We report problems encountered during preparation of tritium-labeled unconjugated bilirubin ((3)H-UCB) from precursor (3)H-5-aminolevulinic acid ((3)H-ALA) in 2 dogs with external biliary drainage installed into the animals under general anesthesia. Under prolonged sedation, 12.9 or 14.0 mCi of (3)H-ALA was administered intravenously in two divided doses, and bile was collected for 9 hours. In one animal, taurocholate (TC) infusion was needed to maintain bile flow. (3)H-UCB was isolated from the bile and recrystallized with the improved method of Webster et al (Webster CC, Tiribelli C, Ostrow JD. J Lab Clin Med 2001;137:370-3). Based on radioactivity and pigment content, hourly bile collections were pooled to optimize specific activities. Surprisingly, in the first dog, only 2.9% of injected radioactivity was recovered in bile and only 14.1% in urine, and the specific activities of the crystalline (3)H-UCB from the two pools were only 39.5 and 30.0 x 10(3) dpm/microg. High-performance liquid chromatography analysis revealed that only 4% of ALA degraded during 5 minutes in injection solution at pH 6.8. The low incorporation of (3)H-ALA and low specific activity of (3)H-UCB was apparently caused mainly by prior degradation and exchange of labile tritium of the (3)H-ALA and probably by enhanced endogenous ALA synthesis caused by the anesthetic/sedative agents.
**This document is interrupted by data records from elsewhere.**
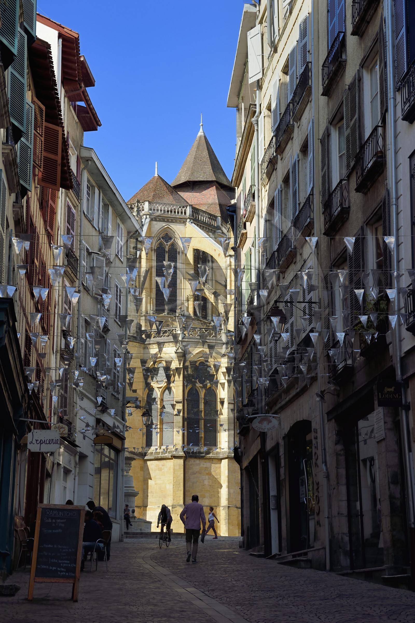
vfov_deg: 32.4
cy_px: 312
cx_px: 208
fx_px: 1073
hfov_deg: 21.9
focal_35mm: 62
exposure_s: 1/250
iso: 200
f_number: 9
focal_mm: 62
Revised procedures in the second dog improved the incorporation of (3)H-ALA to 11.9% excreted in bile and the specific activity of the crystalline (3)H-UCB to 122.0 and 50.8 x 10(3) dpm/microg, while urinary excretion of tritium increased to 28.5%. These experiences emphasize possible pitfalls in preparing (3)H-UCB by biosynthetic labeling from (3)H-ALA administered to dogs.